_DOCUMENT SECTION_
------------------------------------------------
ABA therapy is an approach that uses positive reinforcement to improve behaviors and social interactions and decrease inappropriate behaviors. Education of the member and their caregivers is completed to reinforce positive behaviors in an effort to help the member accomplish activities of daily living (ADL’s).

ABA Benefits by Plan
 

  • Medicaid
    • ABA benefits are managed exclusively by the State of Colorado. Submit prior authorization requests directly to the State.
       
  • Children Health Plan Plus (CHP+)
    • ABA is not a covered benefit for DHMP or the State for CHP+ members.
       
  • DHHA | Exchange/CO Option
    • ABA is managed by Denver Health Medical Plan (DHMP)
    • DHMP requires authorization for ABA therapy services. ABA therapy is allowed for Exchange/CO Option and DHHA plans, with a confirmed diagnosis of autism.

 

 

Behavioral Health is defined as the treatment of mental and substance use disorders and the support of those who experience and/or are in recovery from these conditions, along with their families and communities. 

Behavioral Health Benefits by Plan
 

  • Medicare | Exchange/CO Option | DHHA | Children Health Plan Plus (CHP+) 
    • Managed by Denver Health Medical Plan (DHMP)
      • DHMP requires prior authorization for some behavioral health services. Outpatient behavioral health therapy (individual or group) does not require prior authorization when provided in network. Please refer to the appropriate member handbook for benefits and exclusions.
         
  • Medicaid
    • DHMP is responsible for the six (6) initial visits with a primary care provider (in network) each fiscal year with the specific codes listed below. The fiscal year for Medicaid starts July 1st and runs over a 12-month period. 
      • CPT Codes
        • 90791 Diagnostic Evaluation without Medical Services
        • 90832 Psychotherapy-30 minutes
        • 90834 Psychotherapy-45 minutes
        • 90837 Psychotherapy-60 minutes
        • 90846 Family Psychotherapy (w/o patient)
        • 90847 Family Psychotherapy (with patient)
           
    • Colorado Access (COA) manages behavioral health after six (6) visits
      • After the sixth behavioral health visit, per code, the benefits are covered by the COA administered capitated behavioral health benefit for Medicaid members. Benefits are held exclusively by the RAE for review and subsequent approval or denial. DHMP has no authority over capitated BH benefits as well as any Wrap BH Benefits administered by Health First Colorado (fee-for-service); therefore, DHMP-UM cannot issue an approval or denial.
      • Colorado Access Prior Authorization of Services
         
    • Capitated Behavioral Health Benefit Covered Services and Diagnoses

 

 

Breast Pumps for mothers of newborns may be limited to the standard equipment provided by a DME provider contracted with DHMP. To receive a breast pump:

  • The member must be at or beyond 28 weeks of pregnancy.
  • The member’s doctor must submit a breast pump order directly to vendor. 
  • The member can pick up their breast pump or have it shipped directly to them.
------------------------------------------------
(Stored data entries)
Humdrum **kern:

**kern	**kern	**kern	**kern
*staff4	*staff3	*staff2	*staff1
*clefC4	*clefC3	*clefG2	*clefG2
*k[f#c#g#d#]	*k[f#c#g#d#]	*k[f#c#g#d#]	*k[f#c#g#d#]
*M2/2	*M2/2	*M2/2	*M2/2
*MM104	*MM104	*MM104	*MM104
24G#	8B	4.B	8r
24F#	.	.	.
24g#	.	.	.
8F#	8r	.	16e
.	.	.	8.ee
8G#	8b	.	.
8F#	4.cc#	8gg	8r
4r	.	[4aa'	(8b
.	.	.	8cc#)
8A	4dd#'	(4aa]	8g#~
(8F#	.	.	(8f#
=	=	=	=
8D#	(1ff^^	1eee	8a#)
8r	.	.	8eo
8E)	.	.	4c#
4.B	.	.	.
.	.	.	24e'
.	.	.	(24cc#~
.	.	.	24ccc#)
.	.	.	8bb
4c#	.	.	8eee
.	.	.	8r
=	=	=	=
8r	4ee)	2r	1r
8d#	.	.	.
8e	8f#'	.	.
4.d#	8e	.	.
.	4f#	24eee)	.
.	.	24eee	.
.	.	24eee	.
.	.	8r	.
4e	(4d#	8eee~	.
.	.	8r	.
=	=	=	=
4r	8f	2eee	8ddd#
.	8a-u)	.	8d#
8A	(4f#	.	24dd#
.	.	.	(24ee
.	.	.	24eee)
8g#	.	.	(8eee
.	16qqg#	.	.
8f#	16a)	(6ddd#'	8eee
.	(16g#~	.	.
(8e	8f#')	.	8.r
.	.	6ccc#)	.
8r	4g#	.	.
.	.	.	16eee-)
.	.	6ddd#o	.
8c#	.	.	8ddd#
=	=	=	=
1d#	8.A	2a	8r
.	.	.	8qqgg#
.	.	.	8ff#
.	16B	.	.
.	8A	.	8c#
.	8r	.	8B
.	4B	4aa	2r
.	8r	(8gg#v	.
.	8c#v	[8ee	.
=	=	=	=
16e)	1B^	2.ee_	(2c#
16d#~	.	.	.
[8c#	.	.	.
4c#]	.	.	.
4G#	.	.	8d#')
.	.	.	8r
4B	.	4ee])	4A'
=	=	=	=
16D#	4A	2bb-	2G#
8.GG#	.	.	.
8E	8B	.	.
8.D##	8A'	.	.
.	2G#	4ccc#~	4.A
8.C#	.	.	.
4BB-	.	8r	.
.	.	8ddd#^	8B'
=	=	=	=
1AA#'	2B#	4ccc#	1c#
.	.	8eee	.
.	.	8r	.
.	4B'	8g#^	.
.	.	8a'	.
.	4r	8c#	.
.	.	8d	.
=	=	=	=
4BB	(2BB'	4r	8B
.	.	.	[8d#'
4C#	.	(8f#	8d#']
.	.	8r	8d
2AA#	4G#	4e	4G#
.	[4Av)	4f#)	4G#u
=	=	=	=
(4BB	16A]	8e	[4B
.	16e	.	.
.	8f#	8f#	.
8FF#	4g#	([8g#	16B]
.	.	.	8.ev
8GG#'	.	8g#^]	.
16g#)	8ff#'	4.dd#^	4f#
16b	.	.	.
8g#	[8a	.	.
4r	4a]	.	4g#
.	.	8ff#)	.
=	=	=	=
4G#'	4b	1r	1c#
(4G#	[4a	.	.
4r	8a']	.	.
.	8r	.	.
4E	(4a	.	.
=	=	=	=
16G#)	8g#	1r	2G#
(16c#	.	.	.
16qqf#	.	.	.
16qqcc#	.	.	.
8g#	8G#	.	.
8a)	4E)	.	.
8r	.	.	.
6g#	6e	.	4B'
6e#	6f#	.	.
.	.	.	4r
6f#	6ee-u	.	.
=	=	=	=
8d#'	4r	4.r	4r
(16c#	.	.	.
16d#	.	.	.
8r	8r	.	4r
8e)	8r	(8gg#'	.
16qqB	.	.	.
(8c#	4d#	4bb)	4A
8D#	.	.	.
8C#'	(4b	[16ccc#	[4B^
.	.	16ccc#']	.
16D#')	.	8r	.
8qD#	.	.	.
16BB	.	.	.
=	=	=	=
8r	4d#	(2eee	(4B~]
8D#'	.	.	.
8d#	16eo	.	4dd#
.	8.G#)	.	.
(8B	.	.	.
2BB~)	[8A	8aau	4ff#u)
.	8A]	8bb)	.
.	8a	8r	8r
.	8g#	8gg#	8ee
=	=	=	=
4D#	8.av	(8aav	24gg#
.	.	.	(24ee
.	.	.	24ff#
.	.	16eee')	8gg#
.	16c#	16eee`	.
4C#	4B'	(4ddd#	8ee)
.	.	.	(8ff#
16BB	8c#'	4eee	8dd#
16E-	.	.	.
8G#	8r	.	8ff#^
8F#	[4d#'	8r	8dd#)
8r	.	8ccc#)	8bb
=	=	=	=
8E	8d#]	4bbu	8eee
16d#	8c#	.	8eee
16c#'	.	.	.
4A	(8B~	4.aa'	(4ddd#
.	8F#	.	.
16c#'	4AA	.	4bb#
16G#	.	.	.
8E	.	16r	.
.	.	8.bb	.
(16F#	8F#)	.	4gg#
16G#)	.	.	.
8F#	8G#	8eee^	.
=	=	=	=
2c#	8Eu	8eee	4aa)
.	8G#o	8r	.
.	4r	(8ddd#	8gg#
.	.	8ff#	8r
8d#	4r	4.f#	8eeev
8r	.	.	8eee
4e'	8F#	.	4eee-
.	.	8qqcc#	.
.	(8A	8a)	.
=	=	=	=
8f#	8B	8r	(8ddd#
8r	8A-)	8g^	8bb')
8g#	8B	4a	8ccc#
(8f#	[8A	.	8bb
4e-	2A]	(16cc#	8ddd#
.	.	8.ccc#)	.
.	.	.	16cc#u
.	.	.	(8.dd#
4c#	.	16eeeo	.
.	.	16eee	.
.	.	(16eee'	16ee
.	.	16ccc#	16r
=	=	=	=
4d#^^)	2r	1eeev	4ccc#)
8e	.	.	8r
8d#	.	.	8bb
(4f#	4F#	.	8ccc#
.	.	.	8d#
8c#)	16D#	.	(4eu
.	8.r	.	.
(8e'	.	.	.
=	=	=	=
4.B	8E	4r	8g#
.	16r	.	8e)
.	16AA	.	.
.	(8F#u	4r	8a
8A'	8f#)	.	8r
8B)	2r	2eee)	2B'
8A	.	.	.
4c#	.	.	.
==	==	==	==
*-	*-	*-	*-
------------------------------------------------
_QUESTIONS ON THE MATERIAL_
• a. Answer these questions from the health plan benefits text:
(i) Who manages ABA benefits for Medicaid members?
(ii) On what date does the Medicaid fiscal year start?
(iii) How far along in pregnancy must a member be to receive a breast pump?
• b. Which CPT codes does the health plan benefits text list? Give each code with its description.
• c. Translate this sentence from the health plan benefits text into Spanish: "The member can pick up their breast pump or have it shipped directly to them."

_ANSWERS BY TASK_
• a.
(i) The State of Colorado
(ii) July 1st
(iii) At or beyond 28 weeks

• b.
- 90791 Diagnostic Evaluation without Medical Services
- 90832 Psychotherapy-30 minutes
- 90834 Psychotherapy-45 minutes
- 90837 Psychotherapy-60 minutes
- 90846 Family Psychotherapy (w/o patient)
- 90847 Family Psychotherapy (with patient)

• c. El miembro puede recoger su extractor de leche o hacer que se lo envíen directamente.